# [ASSIGNMENT]
Where a line of the entries below includes the string "wire", count it. Give only the resulting number.

# [DATA FOR REVIEW]
◇ ◇ ◇ ◇
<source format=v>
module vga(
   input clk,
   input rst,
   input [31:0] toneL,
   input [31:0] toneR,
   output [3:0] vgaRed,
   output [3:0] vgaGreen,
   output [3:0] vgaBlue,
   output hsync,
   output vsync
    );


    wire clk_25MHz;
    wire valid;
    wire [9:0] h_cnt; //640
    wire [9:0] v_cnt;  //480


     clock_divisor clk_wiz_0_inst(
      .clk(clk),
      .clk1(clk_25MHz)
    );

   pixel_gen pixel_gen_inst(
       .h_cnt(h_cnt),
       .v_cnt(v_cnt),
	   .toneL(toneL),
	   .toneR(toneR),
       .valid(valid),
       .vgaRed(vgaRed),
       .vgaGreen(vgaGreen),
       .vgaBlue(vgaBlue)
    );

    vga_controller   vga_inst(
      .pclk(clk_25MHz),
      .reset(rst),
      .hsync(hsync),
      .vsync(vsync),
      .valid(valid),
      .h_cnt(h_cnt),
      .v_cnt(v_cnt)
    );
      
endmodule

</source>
◇ ◇ ◇ ◇
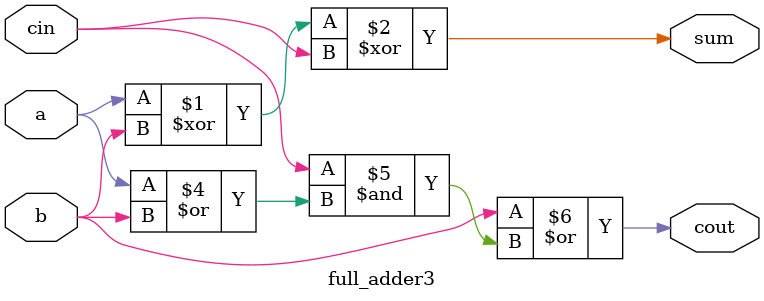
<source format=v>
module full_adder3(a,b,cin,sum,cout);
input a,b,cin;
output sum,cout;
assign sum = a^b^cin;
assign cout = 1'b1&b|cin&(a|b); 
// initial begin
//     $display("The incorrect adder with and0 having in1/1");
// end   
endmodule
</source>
◇ ◇ ◇ ◇
# [WRITTEN RESPONSE]
4